Cross-Lane Communication: When Lanes Need to Talk

By Cedric Bail

July 12, 2025

Warning

Historical note. This post is a thought experiment that predates the actual TinyGo SPMD compiler. The high-level point (that base64 decoding requires data exchange between lanes) survived, but the actual base64 decoder we ended up shipping does not use SwizzleWithin + RotateWithin at all. The working AVX2 decoder uses a cascading byte → int16 → int32 pipeline that triggers vpmaddubsw + vpmaddwd + vpshufb + vpermd, achieving ~17 GB/s (~9x Go stdlib). See the base64-mula-lemire example and the vectorized-table-lookup section of Writing SPMD Go for the patterns that actually work. Other drift from this post: lanes.From returns a Varying[T] of bounded width (it caps to lane count), Varying field/element addressing via r[i] = ... is not how lane writes are expressed (use lanes.Index() and arithmetic), and []byte(output) conversion from a varying value is not supported; use lanes.CompactStore or contiguous slice writes. The *Within builtins are real, but constant-index only in current codegen.

When Independent Lanes Aren’t Enough

Most SPMD examples show lanes working independently, each processing its own data without communicating with neighbors. But real-world algorithms often require cross-lane communication: lanes must exchange data to solve the problem correctly. Base64 decoding demonstrates this problem, transforming groups of 4 ASCII characters into groups of 3 bytes through coordinated lane operations.
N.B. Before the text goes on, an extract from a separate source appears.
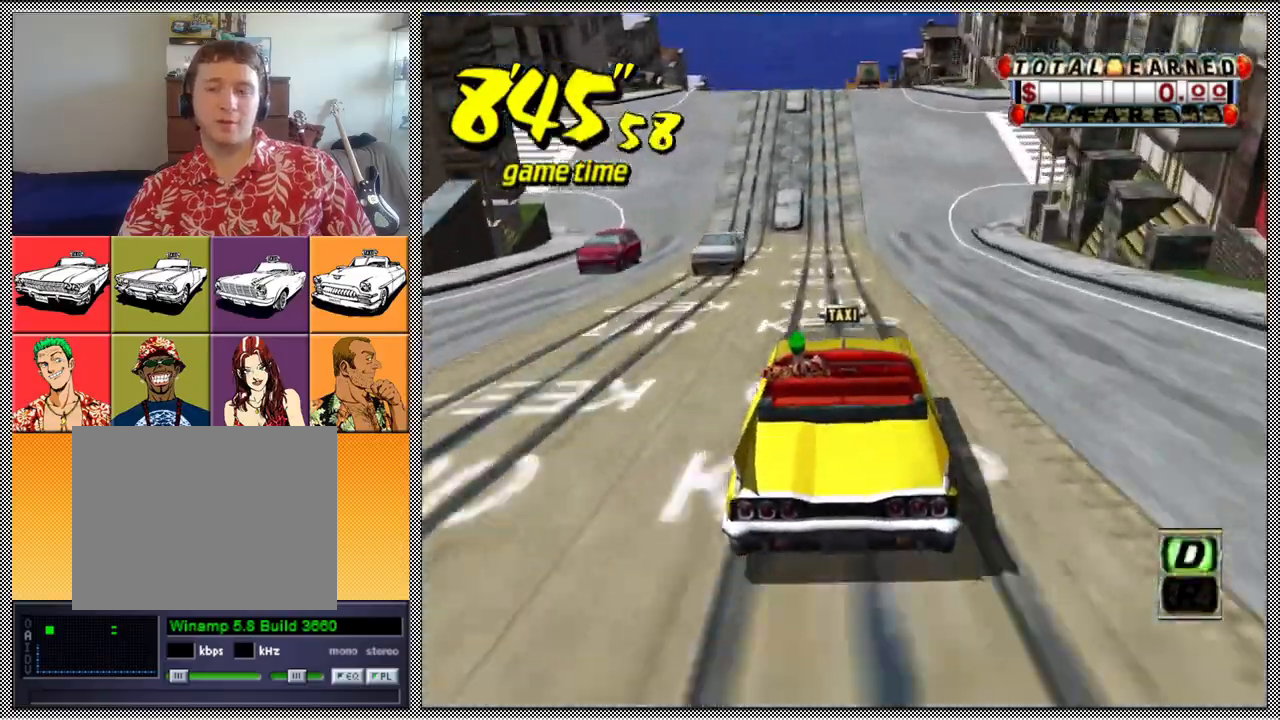
{"buttons": [], "left_stick": "left", "right_stick": "center", "events": [[300, "Z", "up"], [400, "left_stick", "left"]]}
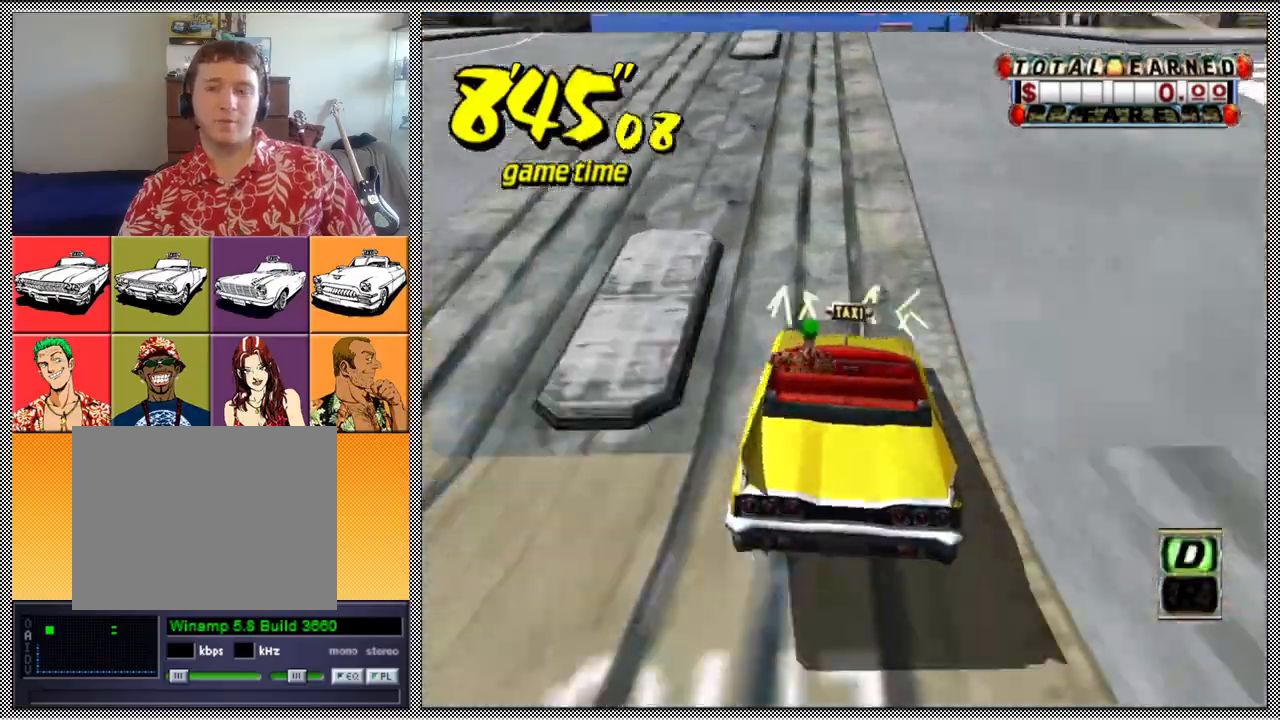
{"buttons": ["L1"], "left_stick": "center", "right_stick": "center", "events": [[33, "left_stick", "center"], [133, "L1", "down"]]}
This draws from Miguel Young de la Sota’s “Designing a SIMD Algorithm from Scratch”. Go read his article for the deep dive – this one focuses on how the same algorithm could look in Go with an SPMD extension.

The Problem: 4-to-3 Data Transformation

Base64 encoding converts every 3 bytes into 4 ASCII characters. Decoding reverses this: 4 ASCII characters become 3 bytes. This mismatch creates the core challenge: we can’t simply process each character independently because the output structure differs from the input structure.

Let’s look first at how we would iterate over all the data.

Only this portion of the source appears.